I am most curious, how does this function $F(x)$ look like in the limit $x \to 0$? Does it diverge? My guess would be yes since $x$ is in a denominator. My only thought of how to attack this series in the limit $x\to 0$ is to take the following series expansion in this limit:
$$
\frac{1}{\sqrt{n^2 + x^2}} = \frac{1}{n} + \frac{x^2}{2n^3} + \mathcal{O}\left( x^4 \right)
$$
Then in this limit we have something like;
$$
F[x] \approx \sum_{n=1}^{\infty} \left[ \frac{1}{n} - \frac{1}{n} - \frac{x^2}{2 n^3} \right] = \frac{1}{2} x^2 \zeta(3)
$$
...in terms of the Riemann-zeta function.
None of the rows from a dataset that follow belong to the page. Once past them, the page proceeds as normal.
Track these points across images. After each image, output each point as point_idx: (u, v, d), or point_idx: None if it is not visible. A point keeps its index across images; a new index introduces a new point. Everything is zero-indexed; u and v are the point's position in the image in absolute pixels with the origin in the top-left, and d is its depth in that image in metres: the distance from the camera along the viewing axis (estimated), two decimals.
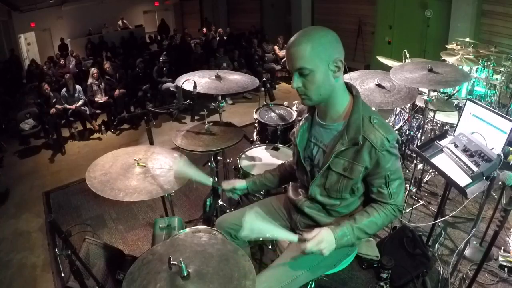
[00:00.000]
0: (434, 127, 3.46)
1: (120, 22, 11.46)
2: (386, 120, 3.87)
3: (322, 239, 1.29)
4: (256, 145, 2.67)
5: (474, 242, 2.52)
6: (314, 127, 1.45)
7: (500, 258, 2.35)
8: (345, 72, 1.35)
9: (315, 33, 1.25)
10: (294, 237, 1.32)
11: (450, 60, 3.93)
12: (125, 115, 5.50)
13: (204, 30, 10.02)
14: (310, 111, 1.48)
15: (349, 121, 1.31)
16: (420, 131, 3.19)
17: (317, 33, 1.25)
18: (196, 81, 2.40)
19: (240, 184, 1.73)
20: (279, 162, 2.37)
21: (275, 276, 1.43)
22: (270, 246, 2.50)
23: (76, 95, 5.31)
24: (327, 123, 1.39)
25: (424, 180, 3.30)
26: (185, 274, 1.18)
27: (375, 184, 1.36)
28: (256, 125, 2.85)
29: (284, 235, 1.32)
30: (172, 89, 5.79)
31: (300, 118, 1.54)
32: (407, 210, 2.87)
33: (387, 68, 2.97)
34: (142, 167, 1.86)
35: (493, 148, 1.94)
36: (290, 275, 1.43)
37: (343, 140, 1.31)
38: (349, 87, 1.38)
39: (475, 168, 1.83)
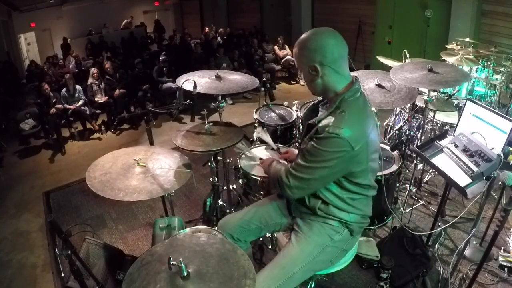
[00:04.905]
0: (434, 127, 3.45)
1: (129, 20, 11.51)
2: (386, 121, 3.93)
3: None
4: (256, 145, 2.67)
5: (474, 242, 2.52)
6: None
7: (500, 258, 2.35)
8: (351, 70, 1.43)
9: (305, 37, 1.38)
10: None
11: (450, 60, 3.93)
12: (125, 115, 5.50)
13: (207, 29, 10.01)
14: None
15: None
16: (420, 131, 3.18)
17: (307, 37, 1.38)
18: (196, 81, 2.40)
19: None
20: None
21: (271, 275, 1.46)
22: (270, 246, 2.51)
23: (76, 95, 5.32)
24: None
25: (424, 180, 3.30)
26: (185, 274, 1.18)
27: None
28: (256, 125, 2.85)
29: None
30: (174, 87, 5.78)
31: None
32: (407, 210, 2.87)
33: (387, 68, 2.97)
34: (142, 167, 1.86)
35: (493, 148, 1.93)
36: (286, 273, 1.46)
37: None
38: (351, 83, 1.39)
39: (475, 168, 1.83)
This seems like an answer, but I am worried there is something wrong with taking an expansion in the argument of the sum. Is this okay? Is there a better approximation?
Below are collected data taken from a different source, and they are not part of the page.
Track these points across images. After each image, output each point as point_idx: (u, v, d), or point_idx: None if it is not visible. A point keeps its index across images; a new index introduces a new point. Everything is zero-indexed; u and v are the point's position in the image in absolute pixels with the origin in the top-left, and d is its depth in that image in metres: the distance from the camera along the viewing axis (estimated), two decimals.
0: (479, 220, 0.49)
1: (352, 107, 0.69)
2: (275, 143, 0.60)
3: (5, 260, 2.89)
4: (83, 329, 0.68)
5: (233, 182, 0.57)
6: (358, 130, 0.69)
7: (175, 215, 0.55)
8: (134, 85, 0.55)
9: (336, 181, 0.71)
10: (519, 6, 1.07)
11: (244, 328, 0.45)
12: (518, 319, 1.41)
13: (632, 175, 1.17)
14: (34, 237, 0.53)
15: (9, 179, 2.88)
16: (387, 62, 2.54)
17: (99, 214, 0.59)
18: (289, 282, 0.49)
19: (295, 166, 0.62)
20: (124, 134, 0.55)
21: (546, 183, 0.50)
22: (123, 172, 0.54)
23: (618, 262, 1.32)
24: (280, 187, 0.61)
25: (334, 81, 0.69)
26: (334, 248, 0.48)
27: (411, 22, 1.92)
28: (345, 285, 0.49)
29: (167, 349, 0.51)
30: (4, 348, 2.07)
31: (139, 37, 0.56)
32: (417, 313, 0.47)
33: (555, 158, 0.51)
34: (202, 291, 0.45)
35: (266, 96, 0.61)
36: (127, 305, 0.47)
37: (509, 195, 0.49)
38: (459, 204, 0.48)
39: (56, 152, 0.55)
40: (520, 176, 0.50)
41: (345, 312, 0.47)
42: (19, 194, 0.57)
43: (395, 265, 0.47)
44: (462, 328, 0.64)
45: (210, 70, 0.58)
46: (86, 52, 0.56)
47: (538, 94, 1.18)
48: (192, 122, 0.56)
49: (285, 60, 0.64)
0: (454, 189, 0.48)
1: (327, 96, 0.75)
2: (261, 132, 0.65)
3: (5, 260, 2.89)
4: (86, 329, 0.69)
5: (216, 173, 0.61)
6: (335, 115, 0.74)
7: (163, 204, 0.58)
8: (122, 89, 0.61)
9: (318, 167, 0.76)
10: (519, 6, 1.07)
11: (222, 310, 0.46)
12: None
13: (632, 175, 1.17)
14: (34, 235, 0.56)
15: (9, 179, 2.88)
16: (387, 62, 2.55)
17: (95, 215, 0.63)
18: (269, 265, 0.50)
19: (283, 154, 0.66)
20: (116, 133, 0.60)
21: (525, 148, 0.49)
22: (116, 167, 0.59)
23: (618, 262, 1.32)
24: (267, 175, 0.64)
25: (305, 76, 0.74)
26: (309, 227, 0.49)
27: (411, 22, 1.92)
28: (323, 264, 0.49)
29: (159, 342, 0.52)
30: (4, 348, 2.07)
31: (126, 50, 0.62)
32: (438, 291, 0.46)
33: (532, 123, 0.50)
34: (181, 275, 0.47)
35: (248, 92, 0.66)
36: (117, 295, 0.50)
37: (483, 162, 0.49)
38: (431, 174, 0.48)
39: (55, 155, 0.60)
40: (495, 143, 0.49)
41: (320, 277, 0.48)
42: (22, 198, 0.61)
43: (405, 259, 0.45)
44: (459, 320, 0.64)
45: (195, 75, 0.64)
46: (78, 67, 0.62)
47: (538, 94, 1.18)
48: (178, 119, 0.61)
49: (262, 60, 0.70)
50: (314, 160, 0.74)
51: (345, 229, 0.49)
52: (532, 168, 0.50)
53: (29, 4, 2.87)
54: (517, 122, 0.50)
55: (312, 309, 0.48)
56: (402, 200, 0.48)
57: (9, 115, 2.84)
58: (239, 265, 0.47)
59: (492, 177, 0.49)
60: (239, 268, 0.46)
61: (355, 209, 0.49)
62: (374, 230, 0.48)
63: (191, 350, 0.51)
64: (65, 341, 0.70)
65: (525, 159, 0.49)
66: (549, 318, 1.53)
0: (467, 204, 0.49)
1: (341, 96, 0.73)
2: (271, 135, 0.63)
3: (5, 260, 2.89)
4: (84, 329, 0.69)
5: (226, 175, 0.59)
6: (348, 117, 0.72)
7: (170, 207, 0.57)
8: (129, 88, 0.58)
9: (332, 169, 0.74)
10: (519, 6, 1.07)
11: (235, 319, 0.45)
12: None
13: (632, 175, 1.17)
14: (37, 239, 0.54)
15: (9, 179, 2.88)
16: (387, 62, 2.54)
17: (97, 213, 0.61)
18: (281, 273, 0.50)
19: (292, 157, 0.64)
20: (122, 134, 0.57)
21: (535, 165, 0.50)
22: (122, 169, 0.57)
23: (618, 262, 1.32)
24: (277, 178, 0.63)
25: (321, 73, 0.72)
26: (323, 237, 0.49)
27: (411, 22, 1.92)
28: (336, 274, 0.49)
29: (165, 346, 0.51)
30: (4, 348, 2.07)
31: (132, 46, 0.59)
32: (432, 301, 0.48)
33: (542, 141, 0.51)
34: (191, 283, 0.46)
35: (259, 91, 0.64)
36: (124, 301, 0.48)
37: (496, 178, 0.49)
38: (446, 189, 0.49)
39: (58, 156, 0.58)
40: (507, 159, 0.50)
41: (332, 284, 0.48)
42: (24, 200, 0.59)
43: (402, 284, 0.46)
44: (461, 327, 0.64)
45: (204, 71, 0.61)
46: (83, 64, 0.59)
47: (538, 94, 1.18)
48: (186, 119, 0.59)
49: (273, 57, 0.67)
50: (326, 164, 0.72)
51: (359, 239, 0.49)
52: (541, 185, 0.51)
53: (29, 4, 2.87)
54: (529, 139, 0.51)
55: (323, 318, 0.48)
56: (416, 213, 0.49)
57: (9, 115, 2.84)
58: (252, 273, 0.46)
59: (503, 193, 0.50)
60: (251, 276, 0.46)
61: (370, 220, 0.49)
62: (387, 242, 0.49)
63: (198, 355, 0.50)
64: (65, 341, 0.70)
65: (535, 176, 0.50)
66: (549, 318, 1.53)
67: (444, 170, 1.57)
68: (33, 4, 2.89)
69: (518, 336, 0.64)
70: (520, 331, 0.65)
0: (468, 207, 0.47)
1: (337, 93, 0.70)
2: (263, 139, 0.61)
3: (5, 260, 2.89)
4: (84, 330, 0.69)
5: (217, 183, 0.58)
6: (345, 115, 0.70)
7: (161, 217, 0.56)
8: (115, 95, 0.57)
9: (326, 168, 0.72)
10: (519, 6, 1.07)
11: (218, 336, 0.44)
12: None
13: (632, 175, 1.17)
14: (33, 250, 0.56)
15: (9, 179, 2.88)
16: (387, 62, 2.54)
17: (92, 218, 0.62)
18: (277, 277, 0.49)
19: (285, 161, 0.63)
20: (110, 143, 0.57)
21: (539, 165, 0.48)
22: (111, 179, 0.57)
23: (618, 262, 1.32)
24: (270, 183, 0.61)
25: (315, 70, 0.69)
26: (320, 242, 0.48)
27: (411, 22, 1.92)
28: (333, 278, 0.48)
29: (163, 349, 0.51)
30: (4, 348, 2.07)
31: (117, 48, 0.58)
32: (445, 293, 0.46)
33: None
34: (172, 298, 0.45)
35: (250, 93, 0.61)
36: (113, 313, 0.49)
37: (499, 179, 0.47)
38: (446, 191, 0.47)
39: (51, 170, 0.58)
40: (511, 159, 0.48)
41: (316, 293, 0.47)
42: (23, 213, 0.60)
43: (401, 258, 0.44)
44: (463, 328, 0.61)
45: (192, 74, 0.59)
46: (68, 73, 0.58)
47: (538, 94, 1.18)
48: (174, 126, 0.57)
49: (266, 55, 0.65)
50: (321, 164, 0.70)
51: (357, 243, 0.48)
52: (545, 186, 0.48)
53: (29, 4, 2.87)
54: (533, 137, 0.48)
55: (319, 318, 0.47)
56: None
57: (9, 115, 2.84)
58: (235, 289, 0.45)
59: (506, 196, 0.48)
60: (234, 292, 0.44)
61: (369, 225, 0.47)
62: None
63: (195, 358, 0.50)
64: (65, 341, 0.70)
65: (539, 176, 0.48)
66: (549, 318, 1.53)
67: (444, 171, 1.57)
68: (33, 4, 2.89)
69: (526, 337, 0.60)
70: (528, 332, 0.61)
 A: The approximation you mentioned is just fine. In a very simple (or elementary) way we have 
$$\sqrt{n^2+x^2}\geq n \Rightarrow 0\leq \frac{1}{n} - \frac{1}{\sqrt{n^2+x^2}}$$
so (from partials sums an taking limits)
$$F(x) \geq 0, \forall x \tag{1}$$
Next thing to observe is
$$\frac{1}{n} - \frac{1}{\sqrt{n^2+x^2}}=\frac{\sqrt{n^2+x^2}-n}{n\sqrt{n^2+x^2}}\leq\frac{\sqrt{n^2+x^2}-n}{n^2}=\\
\frac{n^2+x^2-n^2}{n^2(\sqrt{n^2+x^2}+n)}\leq \frac{x^2}{2n^3}$$
and this leads to
$$0 \leq F(x) \leq \frac{x^2}{2}\sum\frac{1}{n^3}=\frac{x^2 \zeta(3)}{2} \tag{2}$$
applying squeeze theorem to $(2)$ 
$$\lim\limits_{x\rightarrow 0+}F(x)=0$$
A: Yes it is correct, note that
$$\frac{1}{\sqrt{ n^2 + x^2 }}=-\frac1n\left(1+\frac{x^2}{n^2}\right)^{-\frac12}=\frac1n\left(1-\frac{x^2}{2n^2}+o\left(\frac{1}{n^2}\right)\right)=\frac1n-\frac{x^2}{2n^3}+o\left(\frac{1}{n^3}\right)$$
thus
$$\sum_{n=1}^{\infty} \left[ \frac{1}{n} - \frac{1}{\sqrt{ n^2 + x^2 }} \right]=\sum_{n=1}^{\infty} \left[ \frac{1}{n} - \frac1n+\frac{x^2}{2n^3}+o\left(\frac{1}{n^3}\right) \right]=\sum_{n=1}^{\infty} \left[ \frac{x^2}{2n^3}+o\left(\frac{1}{n^3}\right) \right]$$
A: There is nothing miraculous here, the first identity comes from computing the inverse Laplace transform of $\frac{1}{\sqrt{n^2+x^2}}$, which is given by $J_0(sx)$. It follows that
$$ \sum_{n\geq 1}\left[\frac{1}{n}-\frac{1}{\sqrt{n^2+x^2}}\right] = \int_{0}^{+\infty}\sum_{n\geq 1}\left(1-J_0(sx)\right)  e^{-ns}\,ds = \int_{0}^{+\infty}\frac{1-J_0(sx)}{e^s-1}\,ds $$
and the LHS is $\leq \frac{x^2}{2}\zeta(3)$ since $1-J_0(sx)\leq \frac{x^2 s^2}{4}$ for $sx\geq 0$. For large values of $sx$ we have Tricomi's approximation $J_0(sx)\approx \frac{\sin(sx)+\cos(sx)}{\sqrt{\pi s x}}$.
A: Since
$$
(1-4x)^{-1/2}=\sum_{k=0}^\infty\binom{2k}{k}x^k
$$
we get
$$
\begin{align}
\sum_{n=1}^\infty\left[\frac1n-\frac1{\sqrt{n^2+x^2}}\right]
&=\sum_{n=1}^\infty\frac1n\left[1-\frac1{\sqrt{1+\frac{x^2}{n^2}}}\right]\\
&=\sum_{k=1}^\infty(-1)^{k-1}\binom{2k}{k}\frac{\zeta(2k+1)}{4^k}x^{2k}
\end{align}
$$
the first term of which is $\frac{\zeta(3)}2\,x^2$.